Department of Biochemistry, Brigham Young University , 701 East University Parkway, BNSN C100, Provo, Utah 84602, United States.
J Proteome Res. 2013 Dec 6;12(12):5742-9. doi: 10.1021/pr400727e. Epub 2013 Oct 3.
The most important step in any quantitative proteomic pipeline is feature detection (aka peak picking). However, generating quality hand-annotated data sets to validate the algorithms, especially for lower abundance peaks, is nearly impossible. An alternative for creating gold standard data is to simulate it with features closely mimicking real data. We present Mspire-Simulator, a free, open-source shotgun proteomic simulator that goes beyond previous simulation attempts by generating LC-MS features with realistic m/z and intensity variance along with other noise components. It also includes machine-learned models for retention time and peak intensity prediction and a genetic algorithm to custom fit model parameters for experimental data sets. We show that these methods are applicable to data from three different mass spectrometers, including two fundamentally different types, and show visually and analytically that simulated peaks are nearly indistinguishable from actual data. Researchers can use simulated data to rigorously test quantitation software, and proteomic researchers may benefit from overlaying simulated data on actual data sets.

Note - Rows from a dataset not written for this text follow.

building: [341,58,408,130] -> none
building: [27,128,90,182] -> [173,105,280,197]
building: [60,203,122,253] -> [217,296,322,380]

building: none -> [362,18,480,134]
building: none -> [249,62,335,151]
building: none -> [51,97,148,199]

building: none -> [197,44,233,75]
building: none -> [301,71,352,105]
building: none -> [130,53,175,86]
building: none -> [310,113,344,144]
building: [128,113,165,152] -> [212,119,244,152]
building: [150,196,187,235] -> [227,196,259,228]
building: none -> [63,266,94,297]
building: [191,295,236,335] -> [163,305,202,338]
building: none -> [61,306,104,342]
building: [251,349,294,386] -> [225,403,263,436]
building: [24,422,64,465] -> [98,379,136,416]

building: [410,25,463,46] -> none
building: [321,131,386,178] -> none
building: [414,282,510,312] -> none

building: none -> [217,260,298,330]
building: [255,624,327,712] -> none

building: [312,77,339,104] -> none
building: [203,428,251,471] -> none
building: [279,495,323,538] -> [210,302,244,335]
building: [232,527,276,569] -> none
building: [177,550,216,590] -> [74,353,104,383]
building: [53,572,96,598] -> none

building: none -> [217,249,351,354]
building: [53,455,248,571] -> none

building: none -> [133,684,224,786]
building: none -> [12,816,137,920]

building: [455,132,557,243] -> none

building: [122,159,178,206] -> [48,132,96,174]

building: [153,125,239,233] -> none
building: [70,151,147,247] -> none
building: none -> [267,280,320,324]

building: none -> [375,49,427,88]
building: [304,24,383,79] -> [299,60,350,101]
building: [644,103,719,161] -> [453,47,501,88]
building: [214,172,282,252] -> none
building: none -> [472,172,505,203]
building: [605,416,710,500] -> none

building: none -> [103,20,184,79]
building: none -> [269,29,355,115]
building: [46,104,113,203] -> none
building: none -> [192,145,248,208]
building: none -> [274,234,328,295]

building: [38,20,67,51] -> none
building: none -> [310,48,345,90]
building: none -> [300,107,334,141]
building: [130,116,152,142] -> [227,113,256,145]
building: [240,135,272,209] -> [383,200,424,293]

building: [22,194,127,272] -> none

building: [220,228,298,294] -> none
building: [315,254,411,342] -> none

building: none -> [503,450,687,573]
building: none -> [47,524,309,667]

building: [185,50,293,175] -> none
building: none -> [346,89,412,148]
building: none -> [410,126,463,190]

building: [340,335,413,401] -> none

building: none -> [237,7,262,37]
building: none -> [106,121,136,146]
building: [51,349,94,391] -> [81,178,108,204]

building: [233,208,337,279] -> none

在任何定量蛋白质组学管道中,最重要的步骤是特征检测(又名峰提取)。然而,生成质量可手动注释的数据集来验证算法,特别是对于较低丰度的峰,几乎是不可能的。创建黄金标准数据的另一种方法是使用与真实数据非常相似的特征来模拟它。我们介绍了 Mspire-Simulator,这是一个免费的、开源的 shotgun 蛋白质组学模拟器,它通过生成具有真实 m/z 和强度变化以及其他噪声成分的 LC-MS 特征,超越了之前的模拟尝试。它还包括用于保留时间和峰强度预测的机器学习模型,以及用于根据实验数据集自定义拟合模型参数的遗传算法。我们表明,这些方法适用于来自三种不同质谱仪的数据,包括两种完全不同类型的质谱仪,并通过视觉和分析表明,模拟的峰与实际数据几乎无法区分。研究人员可以使用模拟数据来严格测试定量软件,蛋白质组学研究人员可能会受益于将模拟数据叠加在实际数据集上。